*** Opening of Excerpted passage ***
Do-It-Yourself Purchasing For the control unit, Chris designed an elegant CRT/keyboard terminal, complete with dark walnut side panels. Chris usually handled our purchasing, but when it came time to get a CRT for our terminal, John Burdick simply drove down the road to American TV and bought the cheapest portable black-and-white television set he could find. We removed the case, unhooked the tuner, and mounted the guts in our own enclosure. (In hindsight, maybe we should have left the tuner connected — we would have had the industry’s first combination data terminal and TV set!) The microprocessor was an Intel 8080 running on our MLP-8080 board (described last month). We designed a special 16-line by 32-character video display controller that could also display a duplicate image of what the outdoor sign was showing in a dot matrix area at the top of the CRT screen. As usual in those days, we wire-wrapped our prototype designs (in this case, the display controller and memory expansion boards), so we could easily make changes. Today, we still use the same green wire for our ECOs, but back then most changes were just put onto our boards with the rest of the wires. The electronics at the sign itself consisted of timing and control circuits, latches for the lamp data, and a triac (an electronic switch) for each lamp. We designed a high-speed communication interface so one coaxial cable could transmit data to the sign in real-time, and we figured out how to transmit nine-bit data using an eight-bit serial chip. John came up with a shrewd way of isolating our electronics from the high voltage lamp circuits; we wound our own small pulse transformers.
*** Close of Excerpted passage ***
*** Opening of Entries provided ***
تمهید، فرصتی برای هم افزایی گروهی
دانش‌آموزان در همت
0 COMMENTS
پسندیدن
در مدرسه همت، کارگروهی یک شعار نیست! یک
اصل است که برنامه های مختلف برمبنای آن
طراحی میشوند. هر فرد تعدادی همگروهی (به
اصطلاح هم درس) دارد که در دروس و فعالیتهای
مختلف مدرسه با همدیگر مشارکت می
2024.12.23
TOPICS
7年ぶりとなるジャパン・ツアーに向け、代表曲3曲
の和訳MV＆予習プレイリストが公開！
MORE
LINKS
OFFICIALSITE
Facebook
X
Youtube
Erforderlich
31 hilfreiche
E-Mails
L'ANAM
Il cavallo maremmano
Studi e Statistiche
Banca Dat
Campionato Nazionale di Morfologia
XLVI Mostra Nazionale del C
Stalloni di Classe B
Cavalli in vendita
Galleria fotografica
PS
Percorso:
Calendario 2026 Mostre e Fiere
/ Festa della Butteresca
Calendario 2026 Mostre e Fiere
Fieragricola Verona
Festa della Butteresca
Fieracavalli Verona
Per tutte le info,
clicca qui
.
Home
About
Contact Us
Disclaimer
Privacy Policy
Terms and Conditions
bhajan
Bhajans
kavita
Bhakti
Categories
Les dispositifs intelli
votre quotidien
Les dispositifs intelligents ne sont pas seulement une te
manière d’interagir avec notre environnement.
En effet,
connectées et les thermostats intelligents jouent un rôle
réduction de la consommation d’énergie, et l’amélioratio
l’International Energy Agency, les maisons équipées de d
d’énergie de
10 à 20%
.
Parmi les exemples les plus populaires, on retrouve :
*** Close of Entries provided ***
Set of tasks ▸
1. Summarize the excerpt on building the sign's control terminal and electronics in two sentences.
2. Arrange every line of the records as a JSON list of strings, one string per line, with blank lines omitted.

Task results ▸
1. For the control unit's CRT/keyboard terminal, John Burdick bought the cheapest portable black-and-white television set at American TV, and its guts were mounted in the team's own enclosure and driven by an Intel 8080 on the MLP-8080 board with a special 16-line by 32-character video display controller. At the sign, timing and control circuits, latches for the lamp data, and a triac for each lamp received real-time data over one coaxial cable, while homemade pulse transformers isolated the electronics from the high-voltage lamp circuits.

2.
[
  "تمهید، فرصتی برای هم افزایی گروهی",
  "دانش‌آموزان در همت",
  "0 COMMENTS",
  "پسندیدن",
  "در مدرسه همت، کارگروهی یک شعار نیست! یک",
  "اصل است که برنامه های مختلف برمبنای آن",
  "طراحی میشوند. هر فرد تعدادی همگروهی (به",
  "اصطلاح هم درس) دارد که در دروس و فعالیتهای",
  "مختلف مدرسه با همدیگر مشارکت می",
  "2024.12.23",
  "TOPICS",
  "7年ぶりとなるジャパン・ツアーに向け、代表曲3曲",
  "の和訳MV＆予習プレイリストが公開！",
  "MORE",
  "LINKS",
  "OFFICIALSITE",
  "Facebook",
  "X",
  "Youtube",
  "Erforderlich",
  "31 hilfreiche",
  "E-Mails",
  "L'ANAM",
  "Il cavallo maremmano",
  "Studi e Statistiche",
  "Banca Dat",
  "Campionato Nazionale di Morfologia",
  "XLVI Mostra Nazionale del C",
  "Stalloni di Classe B",
  "Cavalli in vendita",
  "Galleria fotografica",
  "PS",
  "Percorso:",
  "Calendario 2026 Mostre e Fiere",
  "/ Festa della Butteresca",
  "Calendario 2026 Mostre e Fiere",
  "Fieragricola Verona",
  "Festa della Butteresca",
  "Fieracavalli Verona",
  "Per tutte le info,",
  "clicca qui",
  ".",
  "Home",
  "About",
  "Contact Us",
  "Disclaimer",
  "Privacy Policy",
  "Terms and Conditions",
  "bhajan",
  "Bhajans",
  "kavita",
  "Bhakti",
  "Categories",
  "Les dispositifs intelli",
  "votre quotidien",
  "Les dispositifs intelligents ne sont pas seulement une te",
  "manière d’interagir avec notre environnement.",
  "En effet,",
  "connectées et les thermostats intelligents jouent un rôle",
  "réduction de la consommation d’énergie, et l’amélioratio",
  "l’International Energy Agency, les maisons équipées de d",
  "d’énergie de",
  "10 à 20%",
  ".",
  "Parmi les exemples les plus populaires, on retrouve :"
]